Hi FieldEffect. Thank you, I agree and hear what you are saying.
To help clarify what I was noting regarding VPD being an odd metric, the difference between using VPD on a live plant vs drying plant matter hides a piece of information inherent in the calculation.
Leaf temperature, as you’d noted, is one. Leaf temperature meaning plant matter in this context. The temperature differential is practically zero for this scenario (I believe). So we ignore that.
The other is humidity of the leaf. The humidity of the leaf (plant matter) for VPD is simplified such that the leaf is considered 100% saturated. 100% humid. It’s a simplification and you’ll see most online calculators gloss over that value.

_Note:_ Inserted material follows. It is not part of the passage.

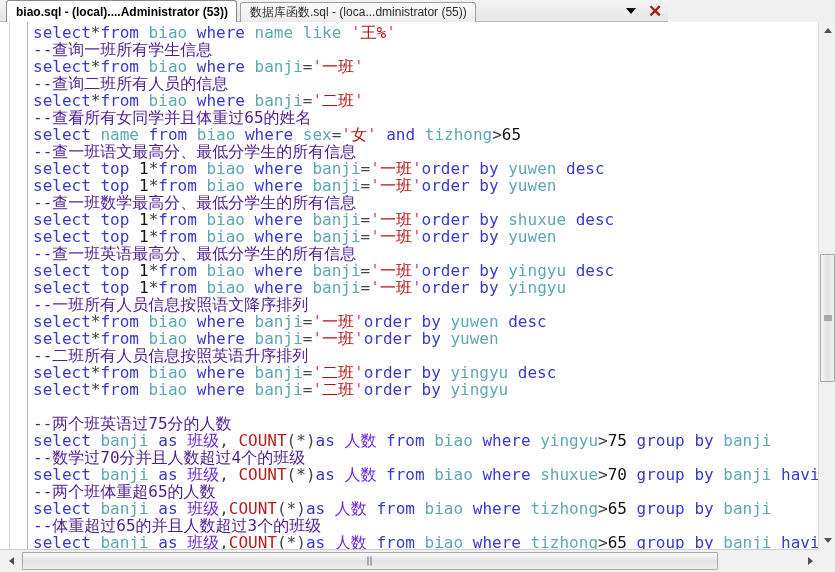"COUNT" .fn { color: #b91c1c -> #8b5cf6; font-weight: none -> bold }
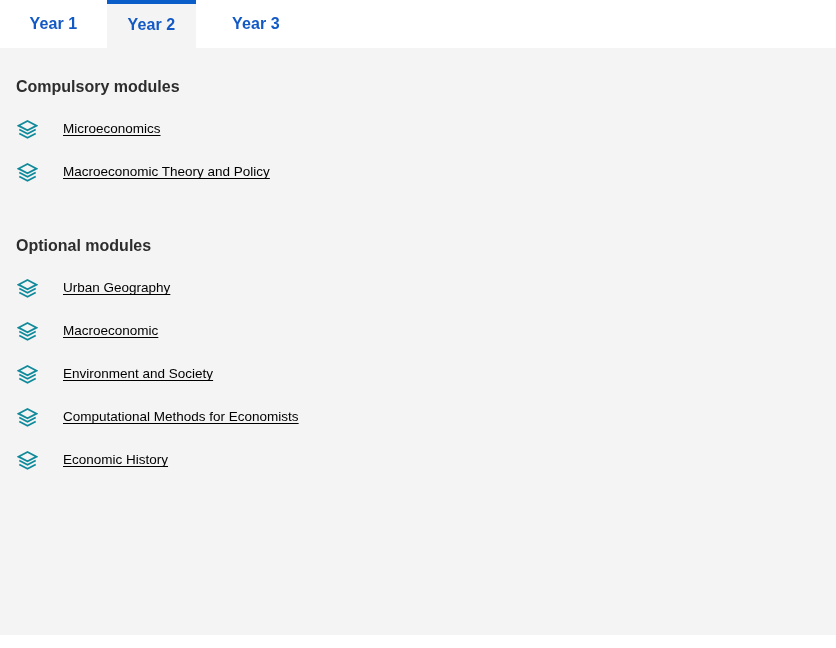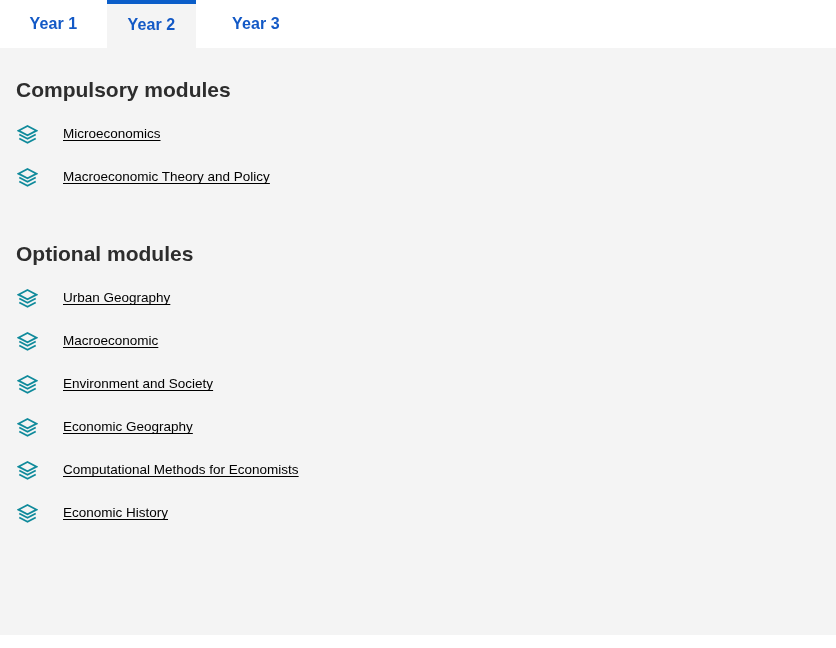"Compulsory modules" .section-heading { font-size: 21px -> 16px }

Here are a couple of the preliminary calculations for VPD (full algorithm implementation detail can be found here):
vapor pressure atmosphere = Rh * Es
vapor pressure leaf = (1) * Es
The (1) in the above indicates 100% humid. As the plant dries, the plant matter has to become less humid otherwise it would never dry. The humidity term introduces error as the plant humidity decreases. That is, unless the moisture content is measured and inserted into the calculation. You’d need to use a moisture balance or some other technique.
In the end, it doesn’t really matter. Either way, you are setting the humidity and temperature (or VPD) to a range that is effective and safe for drying … and keeping the range balanced through the drying cycle. You’d end up in the same place either way.